# Need HELP catching fry/young adults in decorated tank



## 3daffodils (Jun 16, 2009)

I have a beautiful pair of breeding brichardi. Every month another set of fry emerges from the rocks. All are very happy and there seems to be no aggression but.....they are overpopulating my 30g tank!!

What is the best way to catch these suckers?? the fry and young adults, i mean 

I have found a lfs willing to adopt them  but I am really struggeling to net them! I hate to disturb the pair.... so i have been trying to net the fry over the past month.... and have only caught 5!! I am frustrated! At this point i have my pair along with six or seven fry generations ranging in size from 2+" to pinheads....

Is the best plan to remove some water and all the rocks and plants?? 
Is this going to stress eveybody out more than my attempts at netting??

Thanks for any advise


----------



## prov356 (Sep 20, 2006)

> Is the best plan to remove some water and all the rocks and plants??


Yes



> Is this going to stress eveybody out more than my attempts at netting??


Only briefly, they'll re-settle after.


----------



## mamospreng (Apr 26, 2011)

Also use two nets its much easier.


----------



## 3daffodils (Jun 16, 2009)

tried the two net thing before i asked for help - thanks though  the brichardi are rock dwellers so when comfronted they all duck for cover.

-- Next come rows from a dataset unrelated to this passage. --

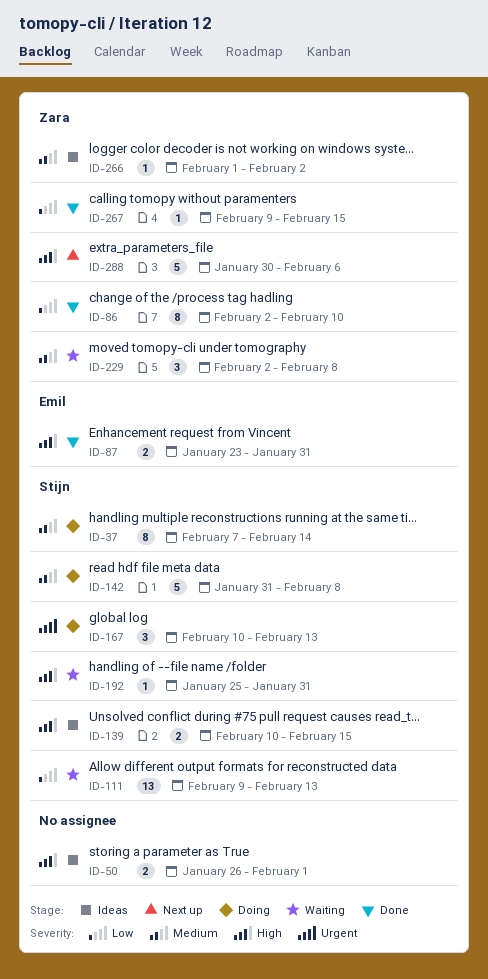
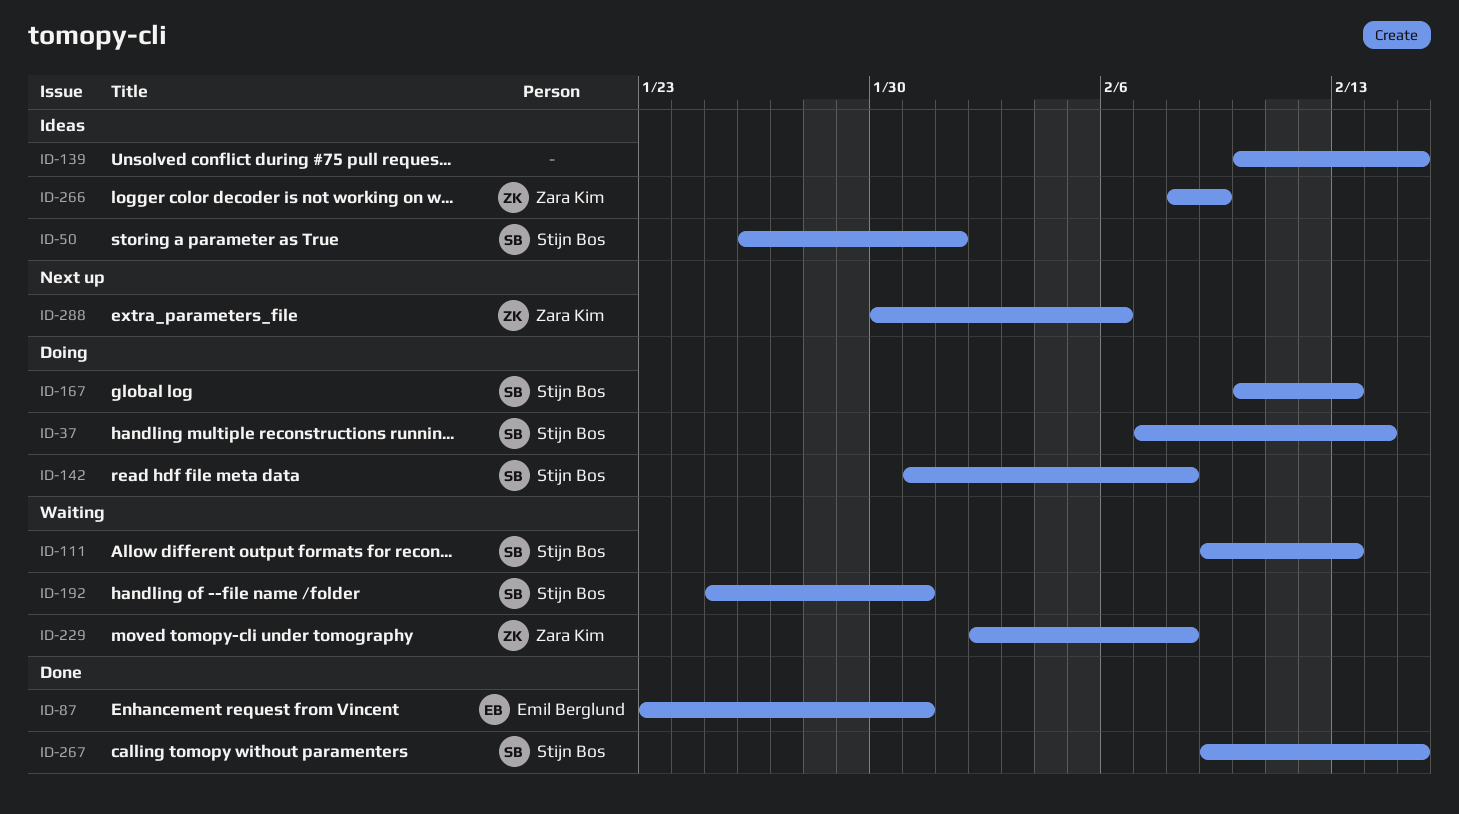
ID-50, owner: none -> Stijn Bos
ID-86: present -> none
ID-139, owner: Stijn Bos -> none
ID-266, start: Feb 1 -> Feb 8
ID-266, due: Feb 2 -> Feb 9
ID-267, owner: Zara Kim -> Stijn Bos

the crazy thing is that the breeding pair seems to be pushing the young towards the net and away from cover.... i guess the 3 of us just aren't quick enough to catch the lil guys :roll:

i'll pull the tank apart in a couple days, when i have the time....

wish me luck..

i see the pair 'building' again...so i'm bound to have another set of babies within a week 

i'll update


----------



## mgreen44 (Dec 27, 2011)

I have 2 mbuna tanks and most of the time I have to take all the rocks out. I have a trick with a piece of plexiglass, I divide the tank with the ones I want to keep in and only remove the rocks from one side, that way it is still a pain but you dont have to disturb all the fish. I try to do this when doing a water change. Most of the fish get used to you if you change the water once a week. I have fry in my community mbuna tank most of the time and they are at risk when I remove the cover but what else can you do they would over run my tank if I let them and I dont want all blue colored fish. The pet store will take them for free and sell them for 7 bucks. I just hope they go to a good home. Good luck and I know it is sad to see them go.


----------



## brinkles (Jan 30, 2011)

I've made a fish trap a few times out of a soda bottle - cut the top off, add a couple rocks, invert the top, and stick it back in. I generally catch the wrong fish, and give up and tear the tank down.

Since you have so few "wrong fish", this might work for you!

Don't leave the trap unattended for too long, they may tear each other up inside it. You can put some food in it for bait.


----------



## Guest (Mar 4, 2012)

my "brichardi types" (neolamprologus marunguensis) do the same thing.. they are impossible to catch... i find that if you put 2 nets in the tank and then just leave them there the fry and juvies come right back out..they dont hide for a long time like cyps do or peacocks do... jus put the nets in the tank and dont move them they will swim in front of them soon (less than a minute) then just scoop them out.. they will still get away from you even when they are right in front of the net.. i did that a few times then i got impatient and mad and jus ripped the cichlid stones out and cornered the fast lil buggers... cyps are the worst man they are impossible to catch without ripping the whole tank apart


----------



## pikayooperdave (Jul 10, 2009)

One swipe at feeding time...hope you get lucky.

I have had some success cathing fish in the dark. Once the tank/room has been dark for a couple of hours and the fish are asleep, turn on the tank lights and immediately try to catch the fish. they are often dazed/slow/blinded for a few seconds.

You can also leave the tank dark and use a very small flashlight so you can see to try to catch the fish.

Once they are aware of you trying to catch them you might as well give up and try again later.

The fish trap can also be successful, especially since most of the fish in your tank are ones that you want to catch.

In most cases tearing down the tank is the easiest way.


----------



## Anthraxx8500 (Feb 11, 2011)

just leave the two nets in there for a day. then come at em every hour or two when u get a chance. they tend to not worry about em when its been in there for awhile. also when u turn the lights on and stir em all up and outta bed is another good time to catch em. GL, id leave the pair in the tank with as little rock as u can that they already claim (so u dont screw up their breeding) and let them chase em out to me.


----------



## Asami (Aug 9, 2011)

I use a two liter soda bottle. I cut the drinking end off so the opening is nice and wide. Then I remove the wrapper around the bottle so it is just clear plastic. Then I put it by the rocks in the tank and use my other hand on the back side of the rocks so they come out the front and POW into the bottle. Then I quickly put my hand over the end of the bottle and bring them out. This works well for adults. I've never tried with fish under the size of 5 inches. I can catch most of mine within 2-3 minutes with this method.


----------